Rewrite the records from the start through the line with "family: Picidae", substituting "vernacular name" for each "common name" and leaving everything else as it is.

··· INPUT MATERIAL

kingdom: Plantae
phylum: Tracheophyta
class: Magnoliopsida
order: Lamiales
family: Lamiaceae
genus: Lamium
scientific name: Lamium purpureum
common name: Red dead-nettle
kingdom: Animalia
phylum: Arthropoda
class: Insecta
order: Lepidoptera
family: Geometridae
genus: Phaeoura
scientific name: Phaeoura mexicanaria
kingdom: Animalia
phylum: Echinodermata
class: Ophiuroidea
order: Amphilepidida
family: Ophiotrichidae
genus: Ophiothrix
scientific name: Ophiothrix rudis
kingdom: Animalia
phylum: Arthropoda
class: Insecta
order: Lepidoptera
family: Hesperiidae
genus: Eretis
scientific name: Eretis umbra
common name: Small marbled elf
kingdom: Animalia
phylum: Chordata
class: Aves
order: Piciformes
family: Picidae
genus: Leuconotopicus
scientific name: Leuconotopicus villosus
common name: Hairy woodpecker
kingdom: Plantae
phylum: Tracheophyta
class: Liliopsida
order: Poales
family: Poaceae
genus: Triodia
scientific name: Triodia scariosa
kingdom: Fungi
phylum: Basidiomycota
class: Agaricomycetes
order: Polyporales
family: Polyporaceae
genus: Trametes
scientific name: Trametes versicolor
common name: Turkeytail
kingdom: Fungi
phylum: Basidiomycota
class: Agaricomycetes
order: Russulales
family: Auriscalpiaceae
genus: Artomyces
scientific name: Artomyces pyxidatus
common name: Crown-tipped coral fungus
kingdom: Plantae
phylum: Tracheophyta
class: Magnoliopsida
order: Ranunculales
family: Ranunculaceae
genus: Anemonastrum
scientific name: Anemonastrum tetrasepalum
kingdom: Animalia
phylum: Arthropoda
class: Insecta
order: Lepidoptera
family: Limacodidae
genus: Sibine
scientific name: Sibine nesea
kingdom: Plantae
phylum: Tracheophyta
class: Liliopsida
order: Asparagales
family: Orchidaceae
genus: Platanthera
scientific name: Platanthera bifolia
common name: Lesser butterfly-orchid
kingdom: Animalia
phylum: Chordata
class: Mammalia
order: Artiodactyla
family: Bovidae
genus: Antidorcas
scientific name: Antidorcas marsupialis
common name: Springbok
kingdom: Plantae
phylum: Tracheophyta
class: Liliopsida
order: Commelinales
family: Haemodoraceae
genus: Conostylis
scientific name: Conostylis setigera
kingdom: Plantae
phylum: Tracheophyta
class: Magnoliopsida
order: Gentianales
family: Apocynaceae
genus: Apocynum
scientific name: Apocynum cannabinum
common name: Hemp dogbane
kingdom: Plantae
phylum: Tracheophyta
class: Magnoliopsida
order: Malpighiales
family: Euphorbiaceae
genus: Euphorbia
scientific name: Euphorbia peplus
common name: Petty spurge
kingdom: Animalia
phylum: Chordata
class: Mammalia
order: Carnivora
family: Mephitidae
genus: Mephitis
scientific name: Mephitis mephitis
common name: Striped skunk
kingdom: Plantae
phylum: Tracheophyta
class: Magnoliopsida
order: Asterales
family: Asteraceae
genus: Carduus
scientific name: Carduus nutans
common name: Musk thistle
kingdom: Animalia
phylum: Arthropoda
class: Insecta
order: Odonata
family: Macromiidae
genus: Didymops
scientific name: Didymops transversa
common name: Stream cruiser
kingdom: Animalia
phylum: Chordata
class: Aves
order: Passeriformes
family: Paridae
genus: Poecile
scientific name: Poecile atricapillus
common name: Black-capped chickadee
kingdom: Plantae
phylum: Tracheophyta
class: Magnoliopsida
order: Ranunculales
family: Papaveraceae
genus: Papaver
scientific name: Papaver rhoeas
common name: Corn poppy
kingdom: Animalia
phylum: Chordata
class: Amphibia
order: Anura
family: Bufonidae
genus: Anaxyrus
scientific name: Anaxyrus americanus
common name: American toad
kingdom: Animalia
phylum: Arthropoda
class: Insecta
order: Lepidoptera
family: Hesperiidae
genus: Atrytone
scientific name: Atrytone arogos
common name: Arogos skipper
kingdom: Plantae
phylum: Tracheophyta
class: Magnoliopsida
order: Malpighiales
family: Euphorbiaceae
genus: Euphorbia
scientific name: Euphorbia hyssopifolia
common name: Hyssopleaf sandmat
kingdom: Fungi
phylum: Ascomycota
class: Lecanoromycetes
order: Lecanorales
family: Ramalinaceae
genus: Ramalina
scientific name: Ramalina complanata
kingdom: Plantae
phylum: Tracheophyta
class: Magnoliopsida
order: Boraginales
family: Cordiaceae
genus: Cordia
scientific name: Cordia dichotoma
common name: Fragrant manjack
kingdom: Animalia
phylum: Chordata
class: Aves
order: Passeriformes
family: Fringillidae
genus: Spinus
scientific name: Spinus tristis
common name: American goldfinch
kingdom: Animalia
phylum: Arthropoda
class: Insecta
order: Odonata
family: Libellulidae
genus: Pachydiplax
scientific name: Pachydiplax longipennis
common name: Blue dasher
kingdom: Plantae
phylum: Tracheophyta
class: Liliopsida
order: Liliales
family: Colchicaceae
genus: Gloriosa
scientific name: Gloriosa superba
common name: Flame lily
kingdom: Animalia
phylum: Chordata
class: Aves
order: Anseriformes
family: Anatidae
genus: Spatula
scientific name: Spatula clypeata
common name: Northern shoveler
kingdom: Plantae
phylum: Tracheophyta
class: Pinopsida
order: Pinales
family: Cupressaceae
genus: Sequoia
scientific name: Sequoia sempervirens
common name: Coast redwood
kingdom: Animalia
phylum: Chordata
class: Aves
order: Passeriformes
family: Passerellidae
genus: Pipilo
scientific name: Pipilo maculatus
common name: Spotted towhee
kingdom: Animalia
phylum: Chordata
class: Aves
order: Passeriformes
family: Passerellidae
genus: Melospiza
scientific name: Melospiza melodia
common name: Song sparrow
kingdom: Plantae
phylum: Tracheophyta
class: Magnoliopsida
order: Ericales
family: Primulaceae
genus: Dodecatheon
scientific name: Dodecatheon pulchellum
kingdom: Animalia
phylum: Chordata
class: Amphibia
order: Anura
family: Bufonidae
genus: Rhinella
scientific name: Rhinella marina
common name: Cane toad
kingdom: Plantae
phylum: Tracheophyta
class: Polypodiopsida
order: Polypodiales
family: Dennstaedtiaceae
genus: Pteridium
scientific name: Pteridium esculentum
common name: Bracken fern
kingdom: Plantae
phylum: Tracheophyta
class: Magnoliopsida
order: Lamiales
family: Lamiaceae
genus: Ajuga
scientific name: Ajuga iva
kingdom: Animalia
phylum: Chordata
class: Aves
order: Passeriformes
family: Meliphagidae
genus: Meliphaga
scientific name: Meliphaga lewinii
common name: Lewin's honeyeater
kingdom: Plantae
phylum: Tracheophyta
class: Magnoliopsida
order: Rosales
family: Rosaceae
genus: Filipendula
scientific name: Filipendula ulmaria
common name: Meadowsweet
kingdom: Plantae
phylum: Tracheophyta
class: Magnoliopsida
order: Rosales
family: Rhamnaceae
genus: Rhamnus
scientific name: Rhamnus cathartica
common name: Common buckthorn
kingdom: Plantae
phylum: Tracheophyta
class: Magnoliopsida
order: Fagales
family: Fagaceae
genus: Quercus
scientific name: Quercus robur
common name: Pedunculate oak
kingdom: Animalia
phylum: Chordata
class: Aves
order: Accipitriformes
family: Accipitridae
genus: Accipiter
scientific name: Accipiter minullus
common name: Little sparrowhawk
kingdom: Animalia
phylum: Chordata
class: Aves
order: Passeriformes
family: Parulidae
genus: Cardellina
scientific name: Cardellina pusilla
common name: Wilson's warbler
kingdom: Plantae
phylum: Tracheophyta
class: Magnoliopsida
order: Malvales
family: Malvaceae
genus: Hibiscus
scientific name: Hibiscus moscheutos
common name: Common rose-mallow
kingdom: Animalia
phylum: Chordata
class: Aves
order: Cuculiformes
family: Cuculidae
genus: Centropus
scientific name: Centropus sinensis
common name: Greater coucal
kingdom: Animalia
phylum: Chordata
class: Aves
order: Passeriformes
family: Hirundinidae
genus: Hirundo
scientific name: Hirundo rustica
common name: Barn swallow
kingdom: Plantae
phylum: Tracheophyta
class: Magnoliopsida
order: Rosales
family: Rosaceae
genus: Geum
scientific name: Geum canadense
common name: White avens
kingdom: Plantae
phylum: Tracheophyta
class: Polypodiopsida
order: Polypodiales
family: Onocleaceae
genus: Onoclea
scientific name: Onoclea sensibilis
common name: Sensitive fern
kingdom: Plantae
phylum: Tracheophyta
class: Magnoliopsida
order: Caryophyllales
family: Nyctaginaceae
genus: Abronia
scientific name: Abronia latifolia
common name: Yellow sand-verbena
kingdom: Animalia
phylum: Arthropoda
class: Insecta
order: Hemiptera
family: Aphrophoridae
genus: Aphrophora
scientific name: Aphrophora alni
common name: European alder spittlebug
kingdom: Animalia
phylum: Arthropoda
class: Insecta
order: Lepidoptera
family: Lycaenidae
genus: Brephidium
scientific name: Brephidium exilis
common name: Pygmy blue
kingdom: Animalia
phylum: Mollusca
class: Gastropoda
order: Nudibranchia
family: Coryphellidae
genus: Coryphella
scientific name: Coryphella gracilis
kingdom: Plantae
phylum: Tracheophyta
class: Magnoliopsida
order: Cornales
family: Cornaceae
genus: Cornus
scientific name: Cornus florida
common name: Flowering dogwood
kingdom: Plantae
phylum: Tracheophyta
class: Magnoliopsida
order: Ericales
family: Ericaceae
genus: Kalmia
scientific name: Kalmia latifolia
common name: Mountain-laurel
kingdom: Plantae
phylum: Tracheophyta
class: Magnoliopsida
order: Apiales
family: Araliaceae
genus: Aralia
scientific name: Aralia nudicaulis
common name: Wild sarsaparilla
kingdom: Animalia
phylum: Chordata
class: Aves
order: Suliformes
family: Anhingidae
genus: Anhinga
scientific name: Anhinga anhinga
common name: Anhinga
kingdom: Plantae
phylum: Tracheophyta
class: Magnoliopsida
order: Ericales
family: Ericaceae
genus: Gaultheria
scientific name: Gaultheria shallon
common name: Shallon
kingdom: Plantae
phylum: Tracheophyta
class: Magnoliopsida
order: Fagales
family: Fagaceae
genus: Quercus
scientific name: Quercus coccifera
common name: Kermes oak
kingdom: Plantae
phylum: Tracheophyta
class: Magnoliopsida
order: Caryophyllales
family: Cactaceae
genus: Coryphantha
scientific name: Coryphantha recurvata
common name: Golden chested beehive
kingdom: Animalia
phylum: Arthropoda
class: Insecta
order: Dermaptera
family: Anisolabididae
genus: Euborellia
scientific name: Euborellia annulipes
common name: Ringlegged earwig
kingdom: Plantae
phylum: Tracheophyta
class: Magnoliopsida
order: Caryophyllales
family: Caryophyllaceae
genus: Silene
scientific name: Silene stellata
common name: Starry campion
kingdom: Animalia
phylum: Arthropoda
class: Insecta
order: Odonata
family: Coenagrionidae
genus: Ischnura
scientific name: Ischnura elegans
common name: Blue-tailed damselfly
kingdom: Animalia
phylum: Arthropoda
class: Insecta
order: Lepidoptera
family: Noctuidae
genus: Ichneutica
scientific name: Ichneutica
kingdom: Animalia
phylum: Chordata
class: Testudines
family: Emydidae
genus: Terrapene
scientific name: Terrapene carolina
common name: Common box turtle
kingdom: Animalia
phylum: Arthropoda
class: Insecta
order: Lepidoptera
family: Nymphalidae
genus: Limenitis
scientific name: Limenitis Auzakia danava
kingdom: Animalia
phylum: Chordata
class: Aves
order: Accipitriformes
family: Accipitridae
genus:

······

=== WRITTEN RESPONSE ===
kingdom: Plantae
phylum: Tracheophyta
class: Magnoliopsida
order: Lamiales
family: Lamiaceae
genus: Lamium
scientific name: Lamium purpureum
vernacular name: Red dead-nettle
kingdom: Animalia
phylum: Arthropoda
class: Insecta
order: Lepidoptera
family: Geometridae
genus: Phaeoura
scientific name: Phaeoura mexicanaria
kingdom: Animalia
phylum: Echinodermata
class: Ophiuroidea
order: Amphilepidida
family: Ophiotrichidae
genus: Ophiothrix
scientific name: Ophiothrix rudis
kingdom: Animalia
phylum: Arthropoda
class: Insecta
order: Lepidoptera
family: Hesperiidae
genus: Eretis
scientific name: Eretis umbra
vernacular name: Small marbled elf
kingdom: Animalia
phylum: Chordata
class: Aves
order: Piciformes
family: Picidae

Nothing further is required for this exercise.